= Garzon (suffragan) =

Suffragan of Archdiocese of Popayán in Colombia

Garzon is a suffragan of the Archdiocese of Popayán in the Republic of Colombia. Lying east of Popayán, the diocese comprises the provinces of Neiva and Sur. It is about 140 miles in length and between 40 and 100 miles wide. The episcopal see (unlike most, not eponymous) is at Neiva. The 11,000 inhabitants of Garzon are mainly of mixed origin and almost entirely Catholic. The town is situated 150 miles southwest of Bogotá at a height of 1,500 feet above sea level. It is on the Magdalena River, which is navigable to this point.

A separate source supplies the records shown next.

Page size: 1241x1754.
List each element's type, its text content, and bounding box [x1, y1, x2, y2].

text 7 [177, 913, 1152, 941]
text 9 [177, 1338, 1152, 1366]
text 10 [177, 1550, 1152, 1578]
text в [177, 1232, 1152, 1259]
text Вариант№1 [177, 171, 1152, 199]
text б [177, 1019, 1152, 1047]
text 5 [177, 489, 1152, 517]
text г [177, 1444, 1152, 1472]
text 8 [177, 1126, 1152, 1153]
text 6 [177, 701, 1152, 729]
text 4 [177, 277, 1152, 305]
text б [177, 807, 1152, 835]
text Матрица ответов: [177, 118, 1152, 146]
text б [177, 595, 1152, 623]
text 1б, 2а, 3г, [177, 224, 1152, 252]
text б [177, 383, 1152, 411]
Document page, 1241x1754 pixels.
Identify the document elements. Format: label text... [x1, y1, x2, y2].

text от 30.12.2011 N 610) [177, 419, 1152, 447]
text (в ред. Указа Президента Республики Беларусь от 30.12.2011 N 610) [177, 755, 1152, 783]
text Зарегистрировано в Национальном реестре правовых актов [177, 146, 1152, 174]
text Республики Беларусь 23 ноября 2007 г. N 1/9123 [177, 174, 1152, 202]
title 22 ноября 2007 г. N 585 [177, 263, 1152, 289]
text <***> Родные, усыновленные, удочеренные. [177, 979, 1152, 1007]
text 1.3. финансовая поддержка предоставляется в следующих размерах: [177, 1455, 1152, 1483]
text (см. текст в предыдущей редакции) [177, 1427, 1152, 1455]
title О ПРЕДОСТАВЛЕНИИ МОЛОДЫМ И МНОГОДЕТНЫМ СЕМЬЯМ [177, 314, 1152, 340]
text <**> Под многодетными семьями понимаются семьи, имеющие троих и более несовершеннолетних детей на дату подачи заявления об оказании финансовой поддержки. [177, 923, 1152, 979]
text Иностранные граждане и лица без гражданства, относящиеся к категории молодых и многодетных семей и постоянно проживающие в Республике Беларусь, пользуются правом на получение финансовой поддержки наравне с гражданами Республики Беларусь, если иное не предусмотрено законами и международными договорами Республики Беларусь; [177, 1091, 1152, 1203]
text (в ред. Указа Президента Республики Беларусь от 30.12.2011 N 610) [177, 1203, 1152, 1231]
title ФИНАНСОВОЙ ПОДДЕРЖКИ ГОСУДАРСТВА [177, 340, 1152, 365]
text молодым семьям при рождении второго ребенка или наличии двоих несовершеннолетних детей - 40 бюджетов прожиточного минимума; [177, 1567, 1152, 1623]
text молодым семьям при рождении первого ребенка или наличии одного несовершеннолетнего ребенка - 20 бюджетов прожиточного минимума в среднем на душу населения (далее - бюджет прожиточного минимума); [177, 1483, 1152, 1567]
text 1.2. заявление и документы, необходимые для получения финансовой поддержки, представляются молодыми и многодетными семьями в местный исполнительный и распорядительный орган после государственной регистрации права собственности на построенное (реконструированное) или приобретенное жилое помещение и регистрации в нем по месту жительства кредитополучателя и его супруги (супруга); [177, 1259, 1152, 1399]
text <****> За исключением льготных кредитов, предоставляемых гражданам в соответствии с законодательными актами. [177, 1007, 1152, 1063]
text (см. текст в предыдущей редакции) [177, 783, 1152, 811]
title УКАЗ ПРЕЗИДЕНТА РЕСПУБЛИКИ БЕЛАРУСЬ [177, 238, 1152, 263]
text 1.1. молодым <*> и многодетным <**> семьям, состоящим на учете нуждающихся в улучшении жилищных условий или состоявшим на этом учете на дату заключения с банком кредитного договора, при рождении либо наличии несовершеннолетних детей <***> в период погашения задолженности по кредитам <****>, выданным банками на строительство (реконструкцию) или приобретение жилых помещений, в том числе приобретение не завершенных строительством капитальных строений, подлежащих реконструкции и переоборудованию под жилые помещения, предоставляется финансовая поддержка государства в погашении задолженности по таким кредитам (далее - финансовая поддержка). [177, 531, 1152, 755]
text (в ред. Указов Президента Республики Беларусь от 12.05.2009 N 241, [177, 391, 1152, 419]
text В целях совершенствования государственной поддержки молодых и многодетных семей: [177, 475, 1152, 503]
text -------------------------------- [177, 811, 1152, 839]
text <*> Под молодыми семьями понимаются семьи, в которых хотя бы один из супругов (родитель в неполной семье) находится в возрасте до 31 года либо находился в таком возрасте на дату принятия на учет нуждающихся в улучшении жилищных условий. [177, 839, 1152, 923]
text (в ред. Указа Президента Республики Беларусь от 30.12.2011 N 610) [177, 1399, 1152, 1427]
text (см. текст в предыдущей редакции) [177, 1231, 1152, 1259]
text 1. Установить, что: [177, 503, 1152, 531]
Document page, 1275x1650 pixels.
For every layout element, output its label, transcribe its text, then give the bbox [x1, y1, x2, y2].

The cathedral of Garzon is dedicated to the Immaculate Conception of Our Lady.

==History==
The diocese was originally formed as part of the Diocese of Tolima, which lay in the midst of the Cordilleras. As the territory was so extensive, the population very numerous and the difficulties of visitation too great, the Bishop petitioned the Holy See to divide the diocese. This was done by a decree of Leo XIII on June 20, 1900. The northern half was erected into a new Diocese of Ibagué, suffragan of Bogotá, while the southern half formed the new Diocese of Garzon.

Born on January 15, 1859, in El Hato in the Diocese of Popayán, Estéban Rojas became the first bishop of Garzon. He had previously served as bishop in the Diocese of Tolima (since 1895).